ICS-CERT Publishes 4 Advisories

Today the DHS ICS-CERT published two medical device security advisories for products from Smiths Medical and i-SENS. They also published to control system security advisories for products from PHOENIX CONTACT and SpiderControl.

Smiths Medical Advisory

This advisory describes eight vulnerabilities in the Smiths Medical Medfusion 4000 Wireless Syringe Infusion Pump. The vulnerabilities were reported by Scott Gayou. Smiths Medical is developing a new product version to mitigate the vulnerabilities; compensating controls have been developed.

The eight reported vulnerabilities are:

• Buffer copy without checking size of input - CVE-2017-12718;

• Out-of-bounds read - CVE-2017-12722;

• Use of hard-coded credentials - CVE-2017-12725, CVE-2017-12724;

• Improper access control - CVE-2017-12720;

• Use of hard-coded password - CVE-2017-12726;

• Improper certificate validation - CVE-2017-12721; and

• Password in configuration file - CVE-2017-12723

ICS-CERT reports that an uncharacterized attacker could remotely exploit the vulnerabilities to gain unauthorized access and impact the intended operation of the pump. Despite the segmented design, it may be possible for an attacker to compromise the communications module and the therapeutic module of the pump.

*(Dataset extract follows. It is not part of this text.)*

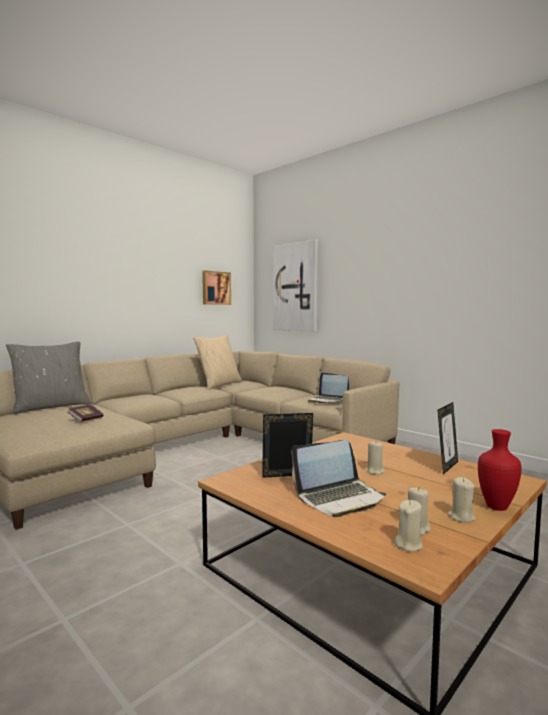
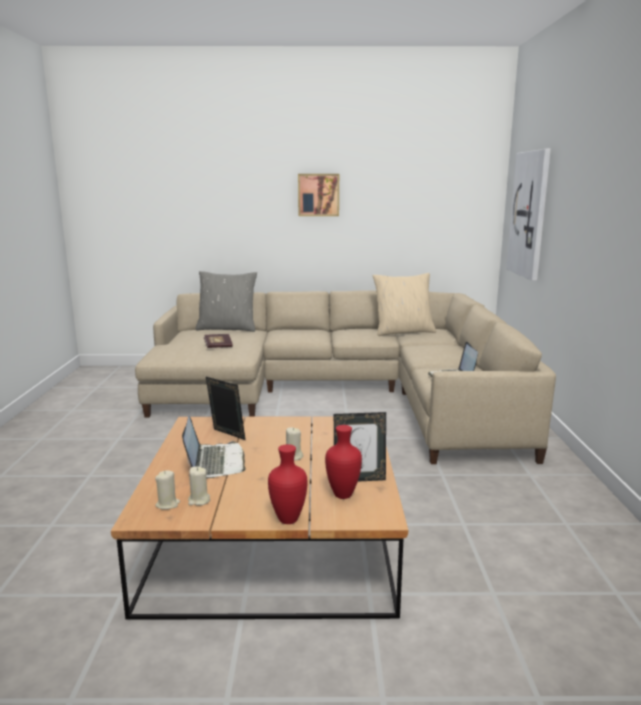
camera: 45 degrees right, 10 degrees up
picture [202,271,231,305] -> picture moved to [298,174,339,216]
laptop [292,440,386,517] -> laptop turned 120 degrees counterclockwise [182,416,246,479]
beige candle [447,477,476,523] -> none
none -> red vase [325,425,362,499]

No FDA safety communication has been released on these vulnerabilities.

i-SENS Advisory

This advisory describes an uncontrolled search path element vulnerability in the i-SENS SmartLog Diabetes Management Software. The vulnerability was reported by Mark Cross. i-SENS has produced a new version that mitigates the vulnerability. ICS-CERT reports that Cross has been provided the opportunity to verify the efficacy of the fix.

ICS-CERT reports that an authorized user with local access could exploit the vulnerability to execute arbitrary code on the target system.

PHOENIX CONTACT Advisory

This advisory describes a null pointer deference vulnerability in the PHOENIX CONTACT mGuard firmware. This vulnerability was self-reported. PHOENIX CONTACT has produced a firmware version that mitigates the vulnerability.

ICS-CERT reports that a relatively low skilled attacker could remotely exploit the vulnerability to cause a remote denial of service and force a restart of all IPSec connections.

SpiderControl Advisory

This advisory describes an improper privilege management vulnerability in the SpiderControl SCADA Web Server. The vulnerability was reported by Karn Ganeshen. SpiderControl has produced a new version that mitigates the vulnerability. There is no indication that Ganeshen has been provided an opportunity to verify the efficacy of the fix.

ICS-CERT reports that a relatively low skilled attacker with authorized access could exploit the vulnerability to escalate their privileges under certain conditions.